**WHAT TO DO**:
For the word "herbivores", count the lines of the listing that contain it and give only the count.

◇ ◇ ◇ ◇ ◇

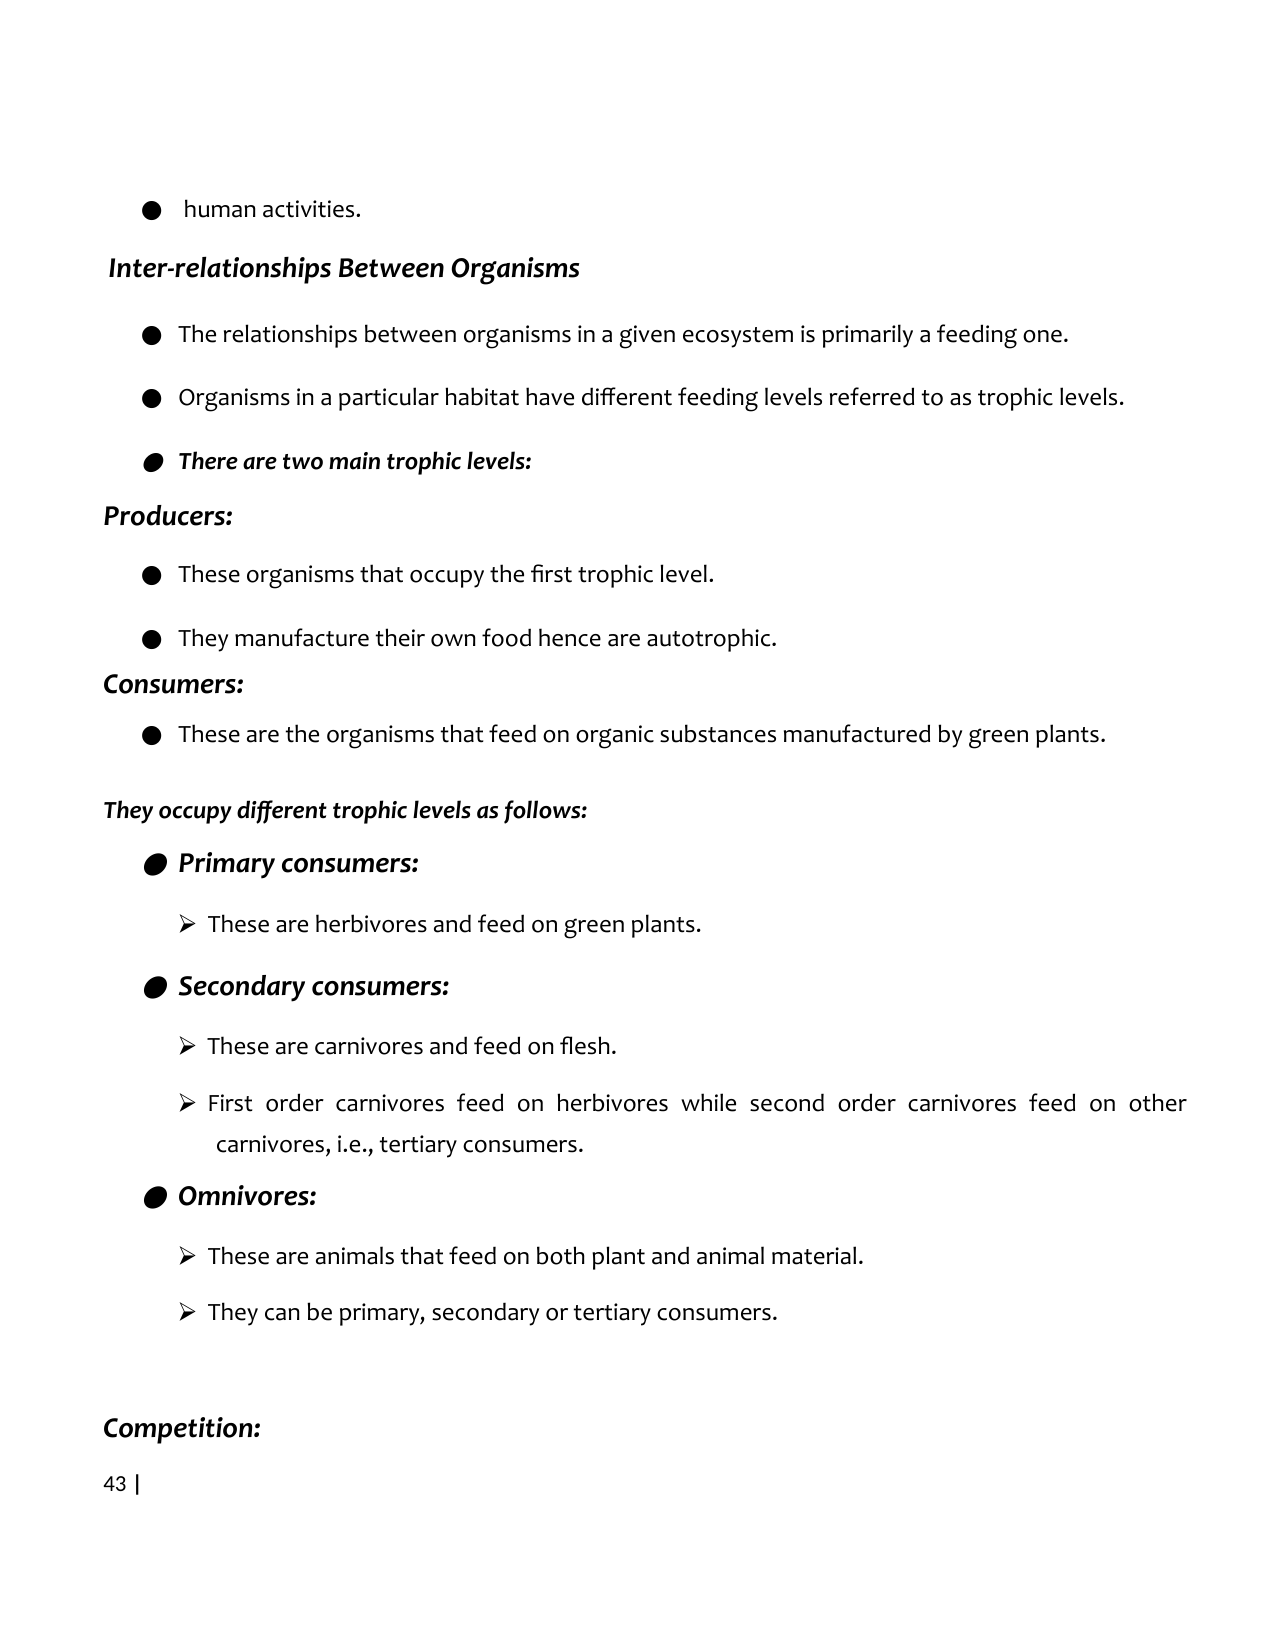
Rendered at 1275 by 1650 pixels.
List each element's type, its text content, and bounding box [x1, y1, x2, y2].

list These are the organisms that feed on organic substances manufactured by green plants. [141, 705, 1190, 757]
list They manufacture their own food hence are autotrophic. [141, 610, 1188, 661]
list Organisms in a particular habitat have different feeding levels referred to as trophic levels. [141, 369, 1187, 420]
text They occupy different trophic levels as follows: [103, 795, 1190, 826]
list They can be primary, secondary or tertiary consumers. [141, 1283, 1187, 1334]
text Inter-relationships Between Organisms [108, 250, 1188, 286]
list There are two main trophic levels: [141, 432, 1187, 483]
text Competition: [103, 1409, 1189, 1445]
list These are animals that feed on both plant and animal material. [141, 1227, 1187, 1278]
list Secondary consumers: [141, 952, 1188, 1012]
list Primary consumers: [141, 829, 1186, 889]
text Producers: [103, 497, 1188, 533]
list First order carnivores feed on herbivores while second order carnivores feed on other carnivores, i.e., tertiary consumers. [178, 1074, 1188, 1159]
text Consumers: [103, 666, 1190, 702]
list human activities. [141, 181, 1189, 232]
list These are carnivores and feed on flesh. [141, 1018, 1188, 1069]
list Omnivores: [141, 1162, 1187, 1222]
list These organisms that occupy the first trophic level. [141, 545, 1188, 596]
list The relationships between organisms in a given ecosystem is primarily a feeding one. [141, 306, 1187, 357]
list These are herbivores and feed on green plants. [141, 895, 1186, 946]
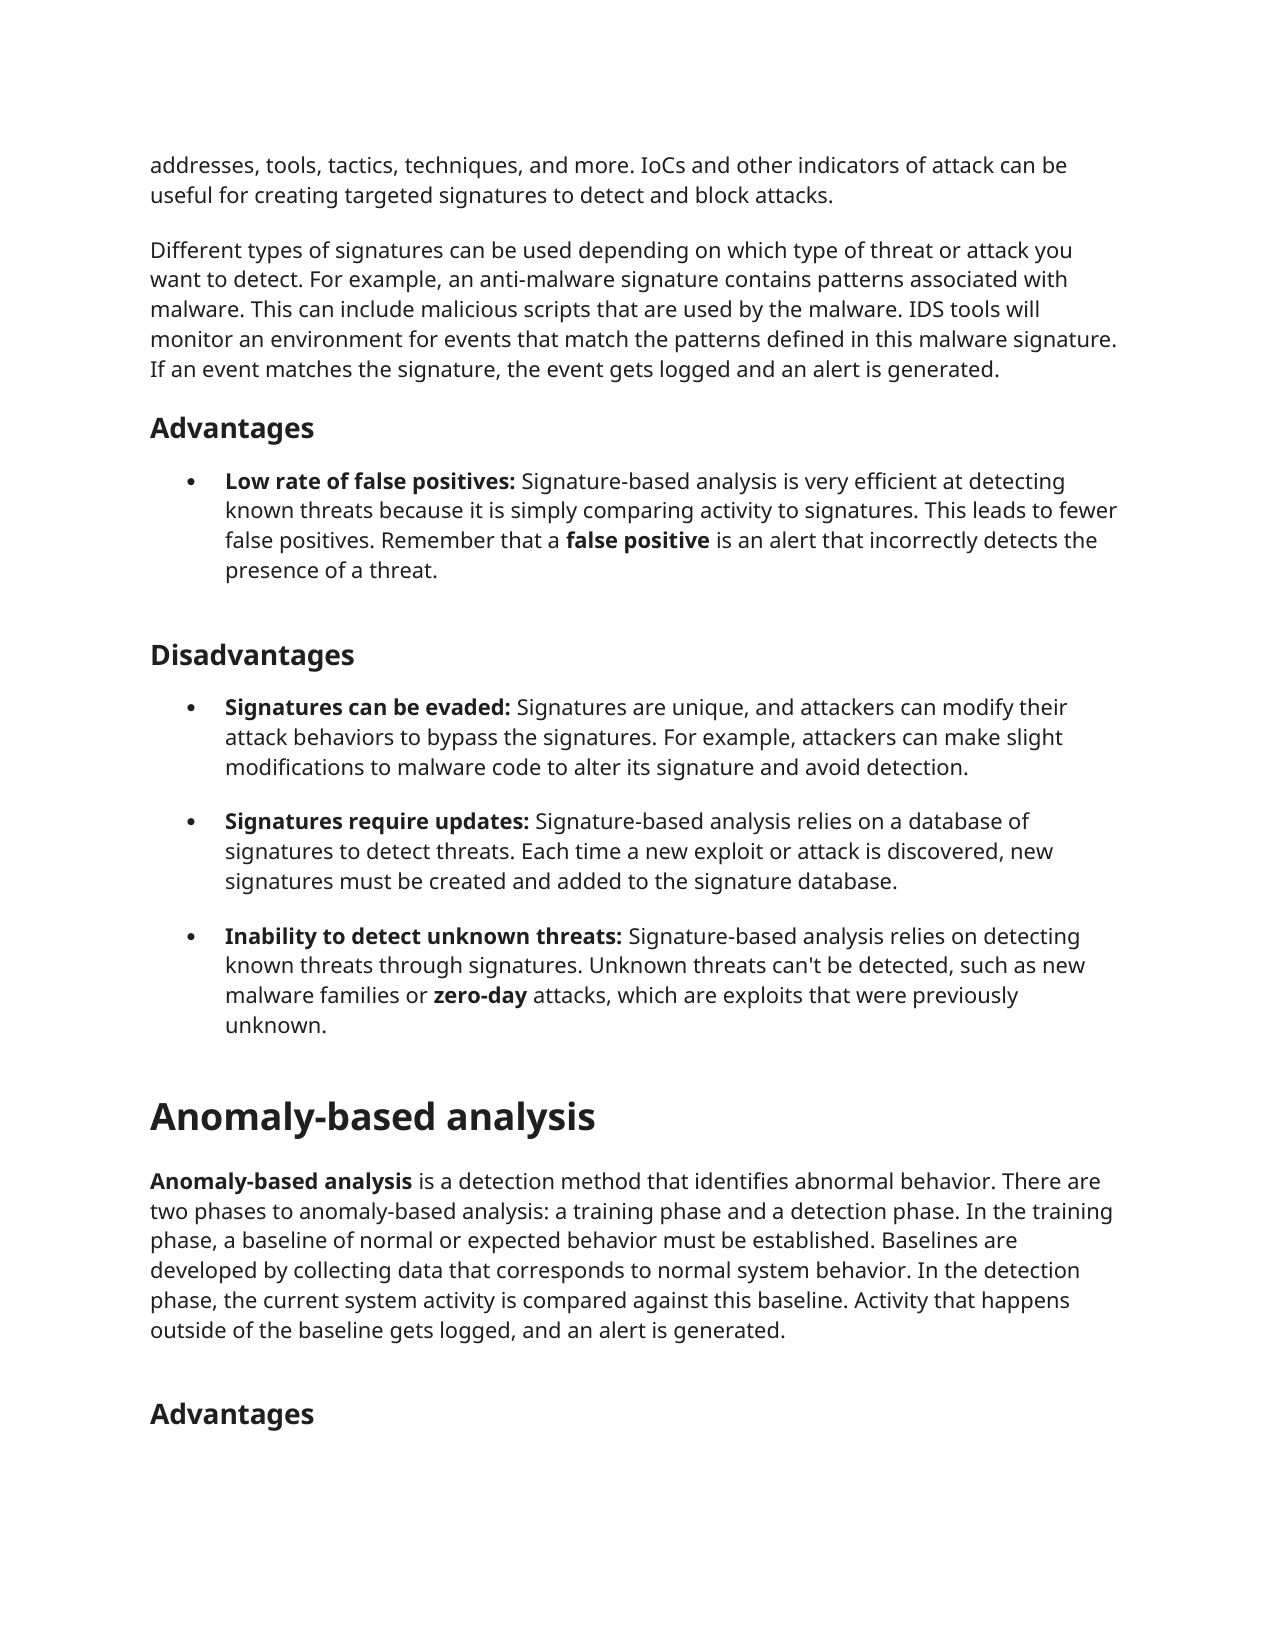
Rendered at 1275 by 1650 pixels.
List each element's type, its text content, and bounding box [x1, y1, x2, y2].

text Anomaly-based analysis [150, 1090, 1125, 1141]
text Advantages [150, 1394, 1125, 1433]
text Different types of signatures can be used depending on which type of threat or attack you want to detect. For example, an anti-malware signature contains patterns associated with malware. This can include malicious scripts that are used by the malware. IDS tools will monitor an environment for events that match the patterns defined in this malware signature. If an event matches the signature, the event gets logged and an alert is generated. [150, 234, 1125, 383]
text Disadvantages [150, 635, 1125, 673]
list Inability to detect unknown threats: Signature-based analysis relies on detecting known threats through signatures. Unknown threats can't be detected, such as new malware families or zero-day attacks, which are exploits that were previously unknown. [187, 921, 1125, 1040]
text Advantages [150, 408, 1125, 447]
list Low rate of false positives: Signature-based analysis is very efficient at detecting known threats because it is simply comparing activity to signatures. This leads to fewer false positives. Remember that a false positive is an alert that incorrectly detects the presence of a threat. [187, 466, 1125, 585]
text Anomaly-based analysis is a detection method that identifies abnormal behavior. There are two phases to anomaly-based analysis: a training phase and a detection phase. In the training phase, a baseline of normal or expected behavior must be established. Baselines are developed by collecting data that corresponds to normal system behavior. In the detection phase, the current system activity is compared against this baseline. Activity that happens outside of the baseline gets logged, and an alert is generated. [150, 1166, 1125, 1344]
list Signatures can be evaded: Signatures are unique, and attackers can modify their attack behaviors to bypass the signatures. For example, attackers can make slight modifications to malware code to alter its signature and avoid detection. [187, 692, 1125, 781]
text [150, 150, 1125, 209]
list Signatures require updates: Signature-based analysis relies on a database of signatures to detect threats. Each time a new exploit or attack is discovered, new signatures must be created and added to the signature database. [187, 806, 1125, 896]
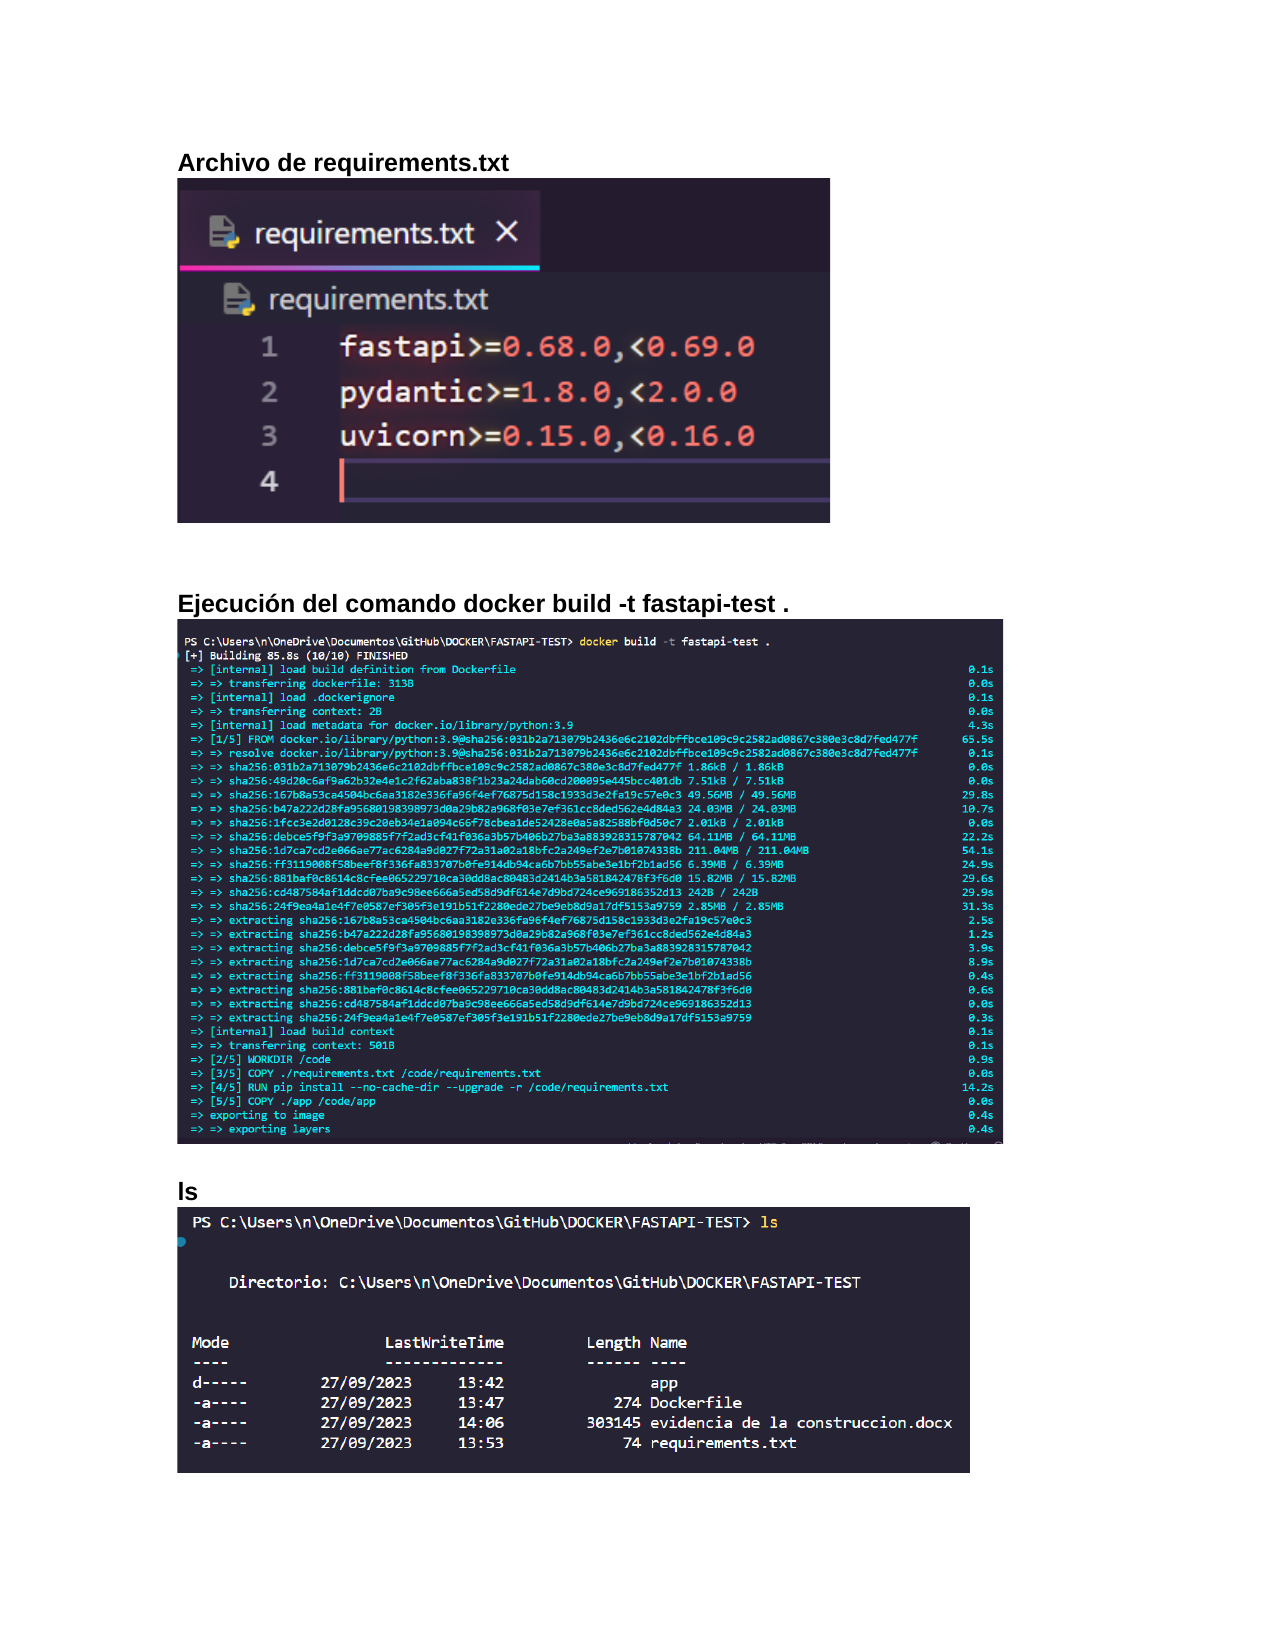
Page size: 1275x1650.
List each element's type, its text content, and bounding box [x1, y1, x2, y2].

◇ ◇ ◇ ◇ ◇

**TASK OUTPUT**:
2